> **SHORT PROBLEM 1**
Output the part of the ecosystem assessment text starting with "The intended audience" and going on through "Transportation and Housing.", copied word for word.

The intended audience for the assessment is national and local decision-makers. The board of users included ten members representing government agencies, non-governmental organizations and the private sector. The advisory board was composed of seven members, including scientists and decision-makers and was chaired by Isabel Guerra of the Portuguese Ministry of Public Works, Transportation and Housing.

Contact information

Primary funding for the ptMA was provided by the MA, Xaiza Geral de Depósitos, and the University of Coimbra. In-kind contributions were also provided by the home institutions of the researchers. Further financial and in-kind support were received from: Faculdade de Ciências da Universidade de Lisboa, Universidade Católica Portuguesa, Universidade Nova de Lisboa and Universidade Técnica de Lisboa and Caminhos e Ferro, E.P..

Ecosystems Services Assessed

Provisioning services: water, food and fiber; regulating services: climate regulation, soil protection and runoff regulation; cultural services: recreation, education, ultural heritage and aesthetic value. Additionally, biodiversity was assessed.

Project Outputs and Results

Users and the research team identified the following as the primary drivers of change in ecosystem services in Portugal: fire regime, land tenure and farm structure, economic growth, land used changes related to multiple factors, tourism, introduction of exotic species, population distribution and migration, environmental legislation and attitudes towards this legislation, CAP, and international trade agreements.

Data listing
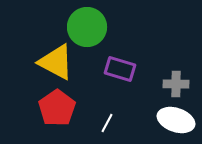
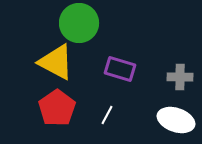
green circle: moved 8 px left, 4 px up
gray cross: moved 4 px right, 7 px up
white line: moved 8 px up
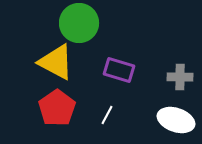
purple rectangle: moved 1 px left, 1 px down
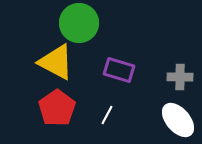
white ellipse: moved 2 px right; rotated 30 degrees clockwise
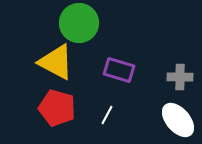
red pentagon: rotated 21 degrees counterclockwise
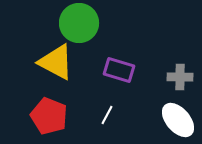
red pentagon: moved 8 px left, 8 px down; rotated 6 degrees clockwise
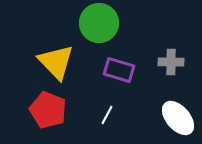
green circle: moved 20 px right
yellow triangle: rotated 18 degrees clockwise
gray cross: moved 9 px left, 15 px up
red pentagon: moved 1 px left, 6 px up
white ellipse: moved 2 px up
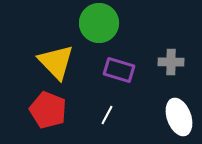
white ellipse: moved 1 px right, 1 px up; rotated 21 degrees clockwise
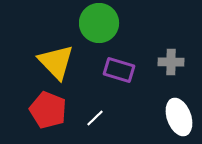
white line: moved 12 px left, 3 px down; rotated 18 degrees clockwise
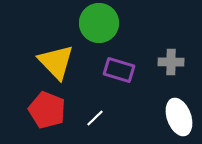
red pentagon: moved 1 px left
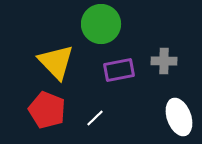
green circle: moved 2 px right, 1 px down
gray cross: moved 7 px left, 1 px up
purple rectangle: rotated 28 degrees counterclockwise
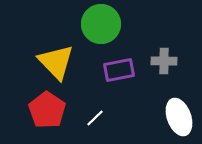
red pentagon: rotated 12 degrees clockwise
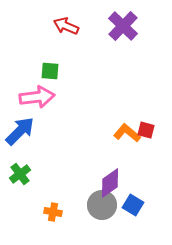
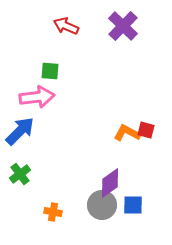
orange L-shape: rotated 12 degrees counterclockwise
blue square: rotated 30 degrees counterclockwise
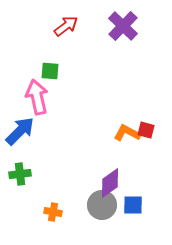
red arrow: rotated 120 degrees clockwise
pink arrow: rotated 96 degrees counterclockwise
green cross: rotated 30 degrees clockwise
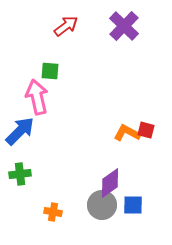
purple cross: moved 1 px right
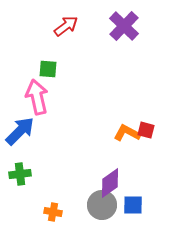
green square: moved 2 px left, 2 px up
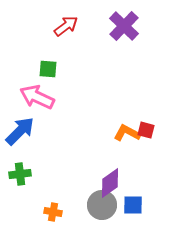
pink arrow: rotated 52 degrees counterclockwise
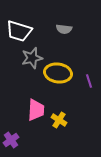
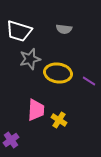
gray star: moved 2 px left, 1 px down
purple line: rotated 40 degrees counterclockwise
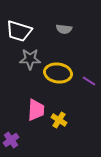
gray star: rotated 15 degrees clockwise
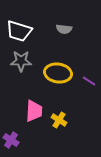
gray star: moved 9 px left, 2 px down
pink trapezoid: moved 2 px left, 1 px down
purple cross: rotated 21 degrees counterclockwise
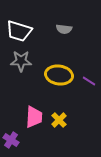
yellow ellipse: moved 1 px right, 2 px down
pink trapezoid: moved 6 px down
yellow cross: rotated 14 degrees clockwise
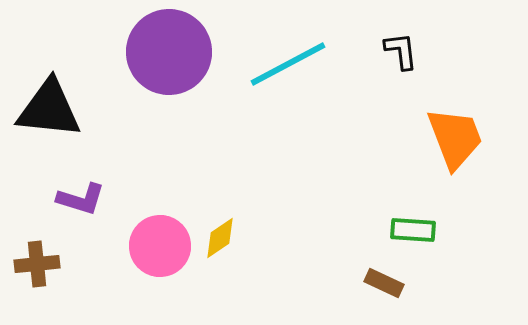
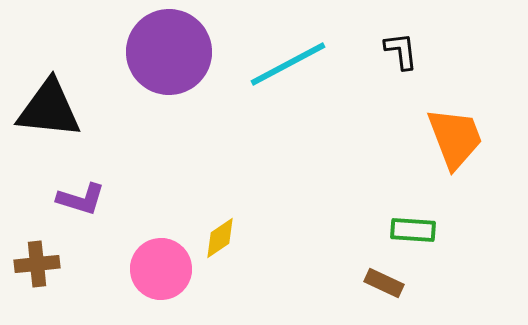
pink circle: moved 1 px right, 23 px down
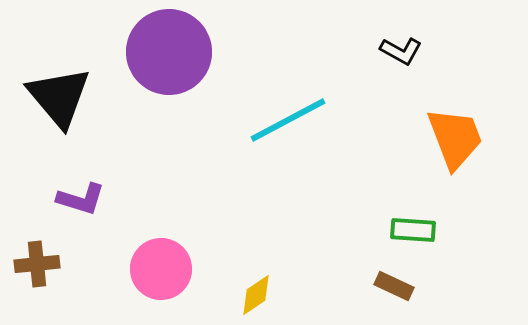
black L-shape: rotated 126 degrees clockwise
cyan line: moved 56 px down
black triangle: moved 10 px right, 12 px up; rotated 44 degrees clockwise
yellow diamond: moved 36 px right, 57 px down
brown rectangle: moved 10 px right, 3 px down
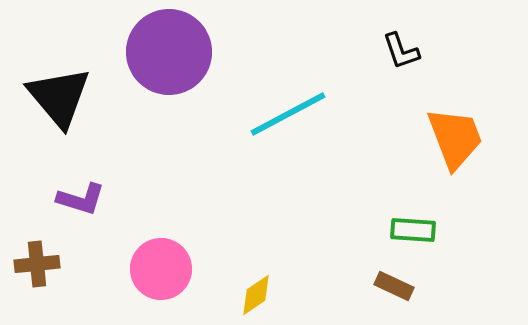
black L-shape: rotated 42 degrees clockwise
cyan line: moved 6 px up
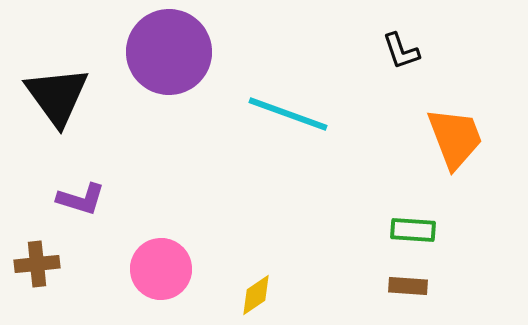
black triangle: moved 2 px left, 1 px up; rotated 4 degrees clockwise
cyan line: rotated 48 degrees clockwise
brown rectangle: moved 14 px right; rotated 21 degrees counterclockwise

> **SHORT PROBLEM 2**
Pick out every line of the rows above that holds the word "gray".

> **CORRECT OUTPUT 1**
The intended audience for the assessment is national and local decision-makers. The board of users included ten members representing government agencies, non-governmental organizations and the private sector. The advisory board was composed of seven members, including scientists and decision-makers and was chaired by Isabel Guerra of the Portuguese Ministry of Public Works, Transportation and Housing.

> **CORRECT OUTPUT 2**
gray cross: moved 4 px right, 7 px up
gray cross: moved 9 px left, 15 px up
gray cross: moved 7 px left, 1 px up
gray star: moved 2 px left, 1 px down
gray star: rotated 15 degrees clockwise
gray star: moved 9 px left, 2 px down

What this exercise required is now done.